Making dashboard more interactive like viewing which sub-categories are profitable. This is in which states; we need to do a few changes.
- Let’s start with the Profit Map. On clicking the map, a Use as filter icon appears in the upper right. Click on it. If we select any map, Sales corresponding to that state. This will highlight in the Sales-South map.
- For the Year of Order Date, click on the drop-down option. Then go to Apply to Worksheets -> Selected Worksheets. A dialog box opens. Select the All option followed by OK. What does this option do? It applies filters to all the worksheets having the same data source.
- Explore and experiment. In the visualization below, we can filter the Sales South map. This is to view the sold products in North Carolina only. We can then easily explore the profits yearly.
- Rename the Dashboard to Regional Sales and Profit.
A dashboard is a cool feature. But tableau also offers us to showcase our results in presentation mode. This is in the form of stories about which we will discuss in this section.
Building a Story
- Click the New story button.
- From the Story pane on the left, drag the Sales in the South worksheet onto the view.
- Edit the text in the gray box above the worksheet. This is the caption. Name it as Sales and profit by year.
- Stories are quite specific. Here we will tell a story about selling machines in North Carolina. In the Story pane, click on Duplicate to duplicate the first caption. We can even create a new one.
- In the Sub-Category, filter select only Machines. This helps to gauge sales and profit of machines by year.
- Rename the caption to Machine sales and profit by year.
Making a Conclusion
Machines in North Carolina are leading to loss of profit. We can demonstrate by looking at Profit and Sales overall. For this, we need regional Profit.
- In the Story pane, select Blank. Drag the already created dashboard Regional Sales & Profit onto the canvas.
- Caption it as Low performing items in the South.

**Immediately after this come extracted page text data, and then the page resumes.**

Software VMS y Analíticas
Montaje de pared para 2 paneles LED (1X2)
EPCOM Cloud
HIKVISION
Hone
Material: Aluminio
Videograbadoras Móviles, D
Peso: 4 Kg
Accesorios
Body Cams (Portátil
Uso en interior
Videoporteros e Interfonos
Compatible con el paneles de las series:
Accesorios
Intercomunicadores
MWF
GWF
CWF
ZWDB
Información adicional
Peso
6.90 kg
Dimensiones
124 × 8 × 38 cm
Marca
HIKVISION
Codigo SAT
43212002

- Select Duplicate to create another story point. This will be with the Regional Profit dashboard. Select North Carolina on the bar chart. This is because of the interest we have in showing more about it.
- Select All the years.
- Add a caption for clarity, like, Profit in NC: 2013-2016.
- Select any year like 2014. Add a caption. For example: Profit in NC: 2014 and then click on the Duplicate tab. Repeat the same step for all the remaining years.
- Click on the presentation mode and let the story unfold.
Now we have an idea about, what are the products introduced to the North Carolina market. When, and how they performed. Not only we have identified a way to address negative profit. But have also successfully managed to back it with data. This is the advantage of Story in Tableau.